Alternative fuel vehicles (AFVs) have been available for almost two decades, but have now reached more than 3% of the UK’s new car market. The growth in AFV registrations (53,902 in the first eight months of this year) is also significant – up 22% over the same period in 2015.
That market share is only likely to increase, now the majority of car brands have AFVs in their ranges. Motorists can pick from almost three dozen electrically powered or assisted
vehicles, from hybrids such as the Toyota Prius (which launched in 1997) and Lexus NX, plug-in hybrids such as the Mitsubishi Outlander PHEV and Volvo XC90 T8, or pure electric cars such as the BMW i3, Nissan Leaf, and Tesla Model S.
From showroom to classroom
Dealers offering AFVs are often re-educating the consumer, who has become accustomed to covering more than 400 miles between weekly fill-ups, convincing them that they can change their driving habits, save money and reduce their impact on the environment.
The average UK motorist drives 32 miles a day, according to the Office for National Statistics, so the fear of being left stranded in a pure EV is not generally borne out by reality. Studies of EV usage have shown the majority of charging is done at home or at a workplace.
Robert Tweedie, former EV category manager and now fleet sales director at Nissan Motor GB, said: “Our network has now been selling electric cars for five years and that experience comes through in an efficiency of sales process and its engagement with the Leaf.”
In that time, he said dealers have learned that the Leaf is a product that can be accessible to all. Where customers become aware of and understand its advantages, he said, it becomes a rational choice and they make the product work in their lifestyles.

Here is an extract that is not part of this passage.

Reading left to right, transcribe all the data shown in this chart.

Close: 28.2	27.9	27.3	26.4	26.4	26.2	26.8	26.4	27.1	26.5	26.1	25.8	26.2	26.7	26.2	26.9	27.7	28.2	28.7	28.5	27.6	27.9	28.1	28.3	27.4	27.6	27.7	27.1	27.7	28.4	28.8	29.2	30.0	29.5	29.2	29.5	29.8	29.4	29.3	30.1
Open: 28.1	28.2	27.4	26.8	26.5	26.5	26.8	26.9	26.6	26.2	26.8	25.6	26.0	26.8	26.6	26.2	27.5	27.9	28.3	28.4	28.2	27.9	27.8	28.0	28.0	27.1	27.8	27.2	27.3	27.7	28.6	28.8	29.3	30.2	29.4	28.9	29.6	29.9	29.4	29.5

Tweedie believes the key is ensuring the Leaf is the right fit for the customer. To achieve this, sales staff on site must properly qualify the prospective buyer to find out their daily mileage and whether they have off-street parking where a charger could be installed, he said. Interested customers can book a four-day test drive from their local Nissan dealership.
Dealers also carry out workplace promotion, taking Nissan’s electric vehicles out to businesses and demonstrating how they can benefit them. Nissan GB provides centralised support for this, through marketing materials and presentations.
Nathan Tomlinson, managing director of Mitsubishi dealership Devonshire Motors, said the sales process for hybrids and other AFVs needs to be different to that used for normal vehicles.
“The length of time from enquiry to sale is much longer with a hybrid vehicle – mainly due to a much more comprehensive sales process, but also because it’s important that customers take their time to assimilate all the information and make a fully informed decision.
“Hybrid technology provides some outstanding benefits, but we have to be very careful to understand the customer’s intended use and make sure that a hybrid is the best option for them.”
The critical factors in recommending the Outlander PHEV, said Tomlinson, are that the customer’s daily usage will be below 100 miles and they have off-road parking suitable for installation of a charging point.
Multiple test drives and visits are very common as people introduce themselves to the concept of plug-in hybrids, go away to think about it and then come back to try out different scenarios, said Tomlinson.
“If customers experience the car for longer, it builds a connection with the dealer Ewan Shepherd, Lexus UK
At Devonshire Motors, an initial PHEV test drive is always accompanied in order to demonstrate and familiarise. After that, it encourages the customer to take a demonstrator for a day or two to get a real ownership experience. Every order placed is accompanied by a memory stick of materials for the customer to take home.
Tomlinson said the handover of a high-spec hybrid to a first-time buyer can be anything up to two hours long, with driving and charging tips, familiarisation and running through specific points such as the smartphone app, which lets users preheat the vehicle and set charging timers. To avoid information overload, Devonshire Motors also invites them back after a few days and again after a month for re-familiarisation sessions as required.
The market leader for hybrid sales is Toyota GB, and its president and managing director Paul Van der Burgh said there are still misconceptions about what hybrid is – some people think it may be expensive to buy or run and requires plugging in. After more than a decade selling hybrids, Toyota’s dealers have moved from selling a technology to selling a benefit.
Ewan Shepherd, director of Lexus UK, where 95% of sales are hybrids, added: “If you test-drive a hybrid, you become convinced. With customers who come in worried about the technology, that goes away when they’ve experienced it for a couple of hours.”
Lexus currently has a programme of 24-hour test drives. “It builds trust with the retailer as well, if they’re given the opportunity to experience the car for longer, it builds a connection with the dealer,” said Shepherd.
Van der Burgh said the smooth operation of hybrids can make it difficult for the driver to understand when the car is under electric power, so Toyota sales executives are encouraged to show the customer the in-car app, which records it. Toyota’s research has shown Prius owners spent about 40% of their driving time under electric.
While AFVs are still a small proportion of all demand, and there’s uncertainty how long the Government will subsidise their adoption, they are set to become a feature of most dealers’ forecourts.